Gus had never had much use for Dumbledore. Yeah, the old coot had always been straight with him, but that was all. He'd always taken others' words against the squib's, had favoured and protected his school-full of pestilential, spoilt brats and allowed them all manner of leeway Gus had had to clean up after, and most of all, he'd tolerated Peeves. Besides, he was a wizard, and Argus hated the entire fucking breed.
Snape, now. He was a wizard, but he was such an unapologetic bastard, alongside. He didn't ponce around calling Gus 'Mr. Filch' to his face and 'Filth' at his back. Snape was cruel, but he never hid his contempt behind condescending courtesy. And he paid for what he took. He barked out orders, and paid in gold for every lookout he wanted kept, and every secret he asked Argus to guard. He didn't trust Snape, but he knew that Snape knew Gus could keep his mouth shut and step as silently as Mrs. Norris, and where he was, Snape would have some work for a footpad, like as not.

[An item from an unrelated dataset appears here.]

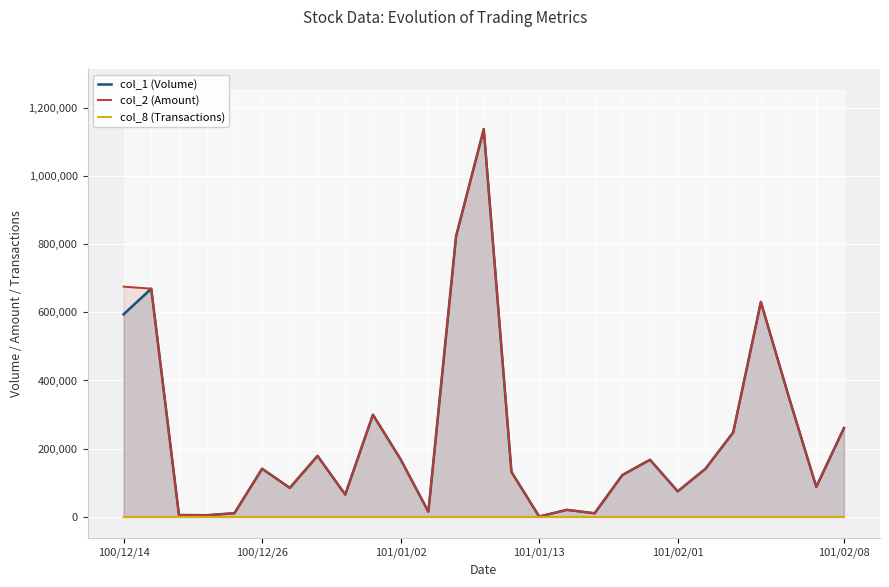

In col_8 (Transactions), how many points are lower than both neighbors (excluding endpoints)?

7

He didn't tell Irma till an eagle owl brought him a roll of parchment that said he was to make sure the gates were open to Lord Voldemort when He came. As reward, Argus would remain caretaker when Hogwarts re-opened after the war, have the East Tower for his offices, and sole control over student punishments. Irma would continue as Librarian, and have sole control over books taken out. They'd both be allowed to live.
After Irma stopped screeching, and hitting him over the head with some History or other, she said 'No'.

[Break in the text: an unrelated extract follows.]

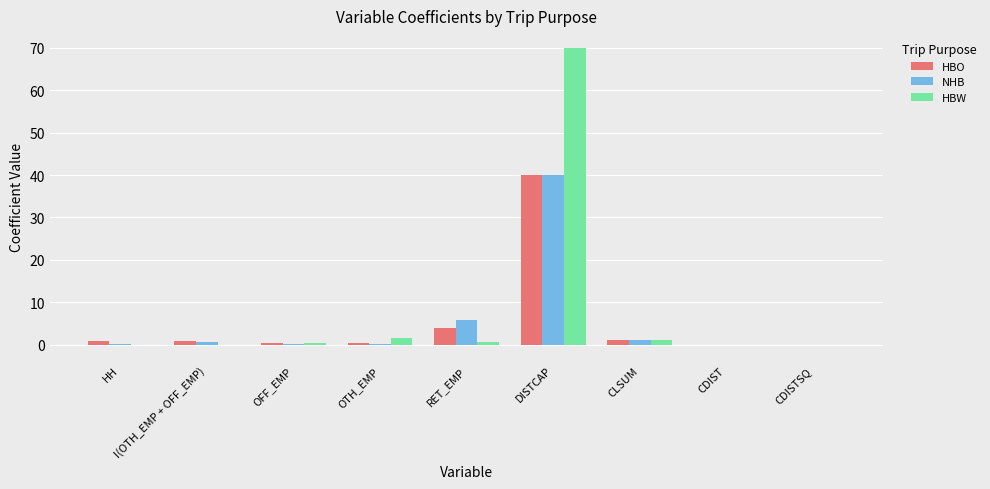

What is the sum of all HBW values?

73.6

"We can't hand Hogwarts to You-Know-Who, you coward! When Dumbledore died trying to save it!"
"And what has Hogwarts ever done for you, my sweet?" Argus asked, sliding his arms around her waist. "That you should weep for it?"
"I'm not weeping!" But she was.
It was dangerous, and Gus wasn't sure he'd like You-Know-Who any better than he'd liked Dumbledore, but there was no real life outside for either him or Irma. And neither would say it, but Hogwarts was like a second skin; they might as well flay themselves as leave.
On the other hand, he wrote to Snape, I'm a bleeding squib, I'm not stupid. He's going to kill me, sure as sunrise, whether I say yay or nay. So why should I make it easier for him?
He took the letter to McGonagall, the one Lord What's-it had sent him, and told her Irma and he would stay to alert her Order of the Phoenix if they saw any sign of Death Eaters around the castle. She flared her nostrils at him, like she always did, and gave him what she probably fancied was a piercing look.
"You will be in grave danger, if they should come."
"I have jolly memories of this place, it'd break my heart if something happened to it."
"Hmpf. Well, I can't say we have spare hands to guard an empty castle, but it would be a great relief to know there was someone here to warn us, should He-Who- . . . Lord Voldemort threaten Hogwarts."
Argus bowed and turned to leave, clicking at Mrs. Norris.
"Thank you, Argus," McGonagall choked out. "This is brave of you."
"My pleasure," called Gus, without turning around. "Headmistress."
They watched the staff leave from the owlery, Irma and he; a heat haze rose from the lake to hide the castle and for a moment, Argus believed in magic.